No one registered an objection Wednesday to the proposed Jail Industries program that could make Utah County a net profit of $438,600 a year once it gets rolling.

In fact, only a handful of individuals showed up to discuss the plans to implement the inmate work program that would put non-risk prisoners to work at Haulmark Trailers in Springville initially and in selected private businesses thereafter.The program, endorsed by Utah County Sheriff David Bateman and being developed by crime data specialist Robert Ward, could start up within the next 30-60 days once federal certification is granted.

Catherine Burgess, hearing officer with Utah Correctional Industries, said with no objections posted and no protests filed, it probably would not take very long to get approval for the idea.

"We do this all the time at the prison," Burgess said. "We call it private sector partnership."

At one time in history inmates were exploited at the expense of local jobs. However, federal regulations now place limits on the partnerships. Inmates are paid the prevailing wage, and every effort is made to be sure no local workers are displaced by prisoner employees.

"That's why we have a mandate to hold this kind of public hearing," Burgess said.

Ward said the program is designed to recapture 50 percent of the inmates' wages to support the jail and the program. Twenty percent of the wages will be kept by the inmates for them to spend or save as they choose. Ten percent will go to state and federal taxes and 10 percent into the Victim's Reparation Trust Fund.

Also, 10 percent will go to support the families of inmates who depend on the income.

"The inmate, by law, has to get 20 percent," Ward said. "Any surplus will be dispersed at the jail's discretion, such as more put toward the reparation trust fund or more into the inmate's savings so he will have transition money when he gets out."

Funds returned to the program will pay for a director, an administrative assistant, and any overhead and transportation costs. Total program expenses are projected to be about $135,000.

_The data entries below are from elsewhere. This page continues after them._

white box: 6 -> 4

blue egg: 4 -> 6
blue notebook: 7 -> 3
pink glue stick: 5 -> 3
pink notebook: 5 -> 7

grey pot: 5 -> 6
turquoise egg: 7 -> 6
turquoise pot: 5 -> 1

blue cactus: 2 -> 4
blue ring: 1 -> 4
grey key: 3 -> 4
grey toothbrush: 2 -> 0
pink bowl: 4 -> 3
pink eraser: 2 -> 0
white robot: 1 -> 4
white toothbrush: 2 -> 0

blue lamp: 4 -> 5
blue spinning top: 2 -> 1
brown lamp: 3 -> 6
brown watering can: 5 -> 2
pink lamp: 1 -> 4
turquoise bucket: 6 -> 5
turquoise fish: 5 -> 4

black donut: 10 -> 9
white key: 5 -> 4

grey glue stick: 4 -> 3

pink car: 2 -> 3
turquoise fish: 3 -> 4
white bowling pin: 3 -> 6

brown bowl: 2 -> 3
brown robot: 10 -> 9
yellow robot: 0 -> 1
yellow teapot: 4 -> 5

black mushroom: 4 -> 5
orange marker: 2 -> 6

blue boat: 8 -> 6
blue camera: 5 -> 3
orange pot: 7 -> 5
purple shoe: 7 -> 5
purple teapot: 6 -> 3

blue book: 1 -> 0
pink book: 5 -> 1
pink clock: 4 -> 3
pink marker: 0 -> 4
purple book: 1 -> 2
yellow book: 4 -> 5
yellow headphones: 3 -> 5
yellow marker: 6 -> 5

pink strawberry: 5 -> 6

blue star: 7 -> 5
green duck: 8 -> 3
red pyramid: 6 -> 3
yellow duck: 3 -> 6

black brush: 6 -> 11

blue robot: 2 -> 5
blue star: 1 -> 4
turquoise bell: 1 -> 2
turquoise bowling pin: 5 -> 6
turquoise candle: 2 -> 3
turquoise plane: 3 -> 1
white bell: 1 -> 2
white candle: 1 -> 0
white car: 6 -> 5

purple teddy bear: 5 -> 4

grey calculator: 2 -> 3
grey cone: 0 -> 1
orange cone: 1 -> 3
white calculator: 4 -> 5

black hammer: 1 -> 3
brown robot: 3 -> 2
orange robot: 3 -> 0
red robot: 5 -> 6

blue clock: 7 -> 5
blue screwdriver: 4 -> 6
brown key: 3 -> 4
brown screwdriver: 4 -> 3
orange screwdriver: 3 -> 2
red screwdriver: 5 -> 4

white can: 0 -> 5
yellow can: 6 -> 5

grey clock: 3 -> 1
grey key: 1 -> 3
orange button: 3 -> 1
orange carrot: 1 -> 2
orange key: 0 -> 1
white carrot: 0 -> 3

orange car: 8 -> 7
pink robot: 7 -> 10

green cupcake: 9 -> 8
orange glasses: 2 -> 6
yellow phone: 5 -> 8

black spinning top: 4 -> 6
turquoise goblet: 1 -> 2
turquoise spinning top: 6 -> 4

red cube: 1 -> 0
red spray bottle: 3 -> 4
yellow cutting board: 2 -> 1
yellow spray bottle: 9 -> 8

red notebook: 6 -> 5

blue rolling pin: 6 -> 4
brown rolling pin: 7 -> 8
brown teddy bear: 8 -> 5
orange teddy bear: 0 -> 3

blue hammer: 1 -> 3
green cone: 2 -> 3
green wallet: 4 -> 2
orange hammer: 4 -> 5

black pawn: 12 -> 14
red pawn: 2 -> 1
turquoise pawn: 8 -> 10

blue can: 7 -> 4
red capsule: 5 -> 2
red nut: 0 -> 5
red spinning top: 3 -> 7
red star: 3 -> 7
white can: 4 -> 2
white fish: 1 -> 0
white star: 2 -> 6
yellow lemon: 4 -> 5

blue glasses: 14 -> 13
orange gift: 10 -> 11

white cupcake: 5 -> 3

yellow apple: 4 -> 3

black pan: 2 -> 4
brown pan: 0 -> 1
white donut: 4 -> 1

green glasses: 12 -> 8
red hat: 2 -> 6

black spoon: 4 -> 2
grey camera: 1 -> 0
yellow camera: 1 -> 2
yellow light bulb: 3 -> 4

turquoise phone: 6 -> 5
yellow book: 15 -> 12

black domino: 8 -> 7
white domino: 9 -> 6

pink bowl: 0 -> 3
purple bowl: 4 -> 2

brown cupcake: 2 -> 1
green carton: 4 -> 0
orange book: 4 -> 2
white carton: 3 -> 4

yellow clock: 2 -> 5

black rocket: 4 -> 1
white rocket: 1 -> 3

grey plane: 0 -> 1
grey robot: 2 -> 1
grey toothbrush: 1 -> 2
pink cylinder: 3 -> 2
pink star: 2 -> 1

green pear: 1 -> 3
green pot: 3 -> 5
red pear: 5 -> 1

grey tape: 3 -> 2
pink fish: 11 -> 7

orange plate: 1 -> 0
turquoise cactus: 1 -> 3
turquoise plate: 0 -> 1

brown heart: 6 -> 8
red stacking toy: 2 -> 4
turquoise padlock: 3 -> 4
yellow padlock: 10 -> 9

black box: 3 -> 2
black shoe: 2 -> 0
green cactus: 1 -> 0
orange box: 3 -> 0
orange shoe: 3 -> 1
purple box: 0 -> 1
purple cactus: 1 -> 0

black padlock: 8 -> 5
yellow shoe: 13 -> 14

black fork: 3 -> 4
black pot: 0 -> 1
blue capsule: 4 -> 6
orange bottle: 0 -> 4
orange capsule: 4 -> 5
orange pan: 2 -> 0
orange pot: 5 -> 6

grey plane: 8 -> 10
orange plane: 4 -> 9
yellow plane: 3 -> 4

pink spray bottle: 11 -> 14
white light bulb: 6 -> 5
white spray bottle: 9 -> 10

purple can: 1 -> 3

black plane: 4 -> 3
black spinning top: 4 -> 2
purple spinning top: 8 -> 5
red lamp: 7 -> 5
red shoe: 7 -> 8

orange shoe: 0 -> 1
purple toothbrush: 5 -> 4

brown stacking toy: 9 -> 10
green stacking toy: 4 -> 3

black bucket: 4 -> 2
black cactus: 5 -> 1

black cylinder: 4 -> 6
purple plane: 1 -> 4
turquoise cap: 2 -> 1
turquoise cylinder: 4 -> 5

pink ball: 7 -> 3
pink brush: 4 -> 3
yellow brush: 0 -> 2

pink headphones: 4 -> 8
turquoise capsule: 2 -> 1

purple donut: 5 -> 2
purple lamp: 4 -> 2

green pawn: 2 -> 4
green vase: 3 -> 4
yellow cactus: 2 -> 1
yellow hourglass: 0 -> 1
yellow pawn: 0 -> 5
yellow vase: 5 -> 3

With a minimum number of 100 inmates involved, Ward said with-in two years the net profit should be $438,600.

"We're willing to bet on the future," he said. "We think this is a way to save taxpayer's money and give inmates a way to give back to the society they've harmed."

In addition, the prisoners learn how to exist in the business world. The number of inmates who return to jail within a year of their release drops by 65 percent after involvement in such a program, Ward said.

"Utah County will be the first county in the state who's done this," he said. "There are state institutions who do these kinds of things and they're very successful. There's no reason we can't do the same."

Bateman said the program presents some unique challenges simply because jail prisoners are in for an average stay of 14 days as opposed to long-term prison sentences.

He said prisoners selected for the Jail Industries program would be kept separate from the general jail population and searched upon each day's return from work to reduce the risk of passing on contraband. He added that inmates will be supervised by certified security personnel on the job.

"Basically the inmates become more manageable because they want to do this," Ward said. "It has a positive effect on their self-esteem."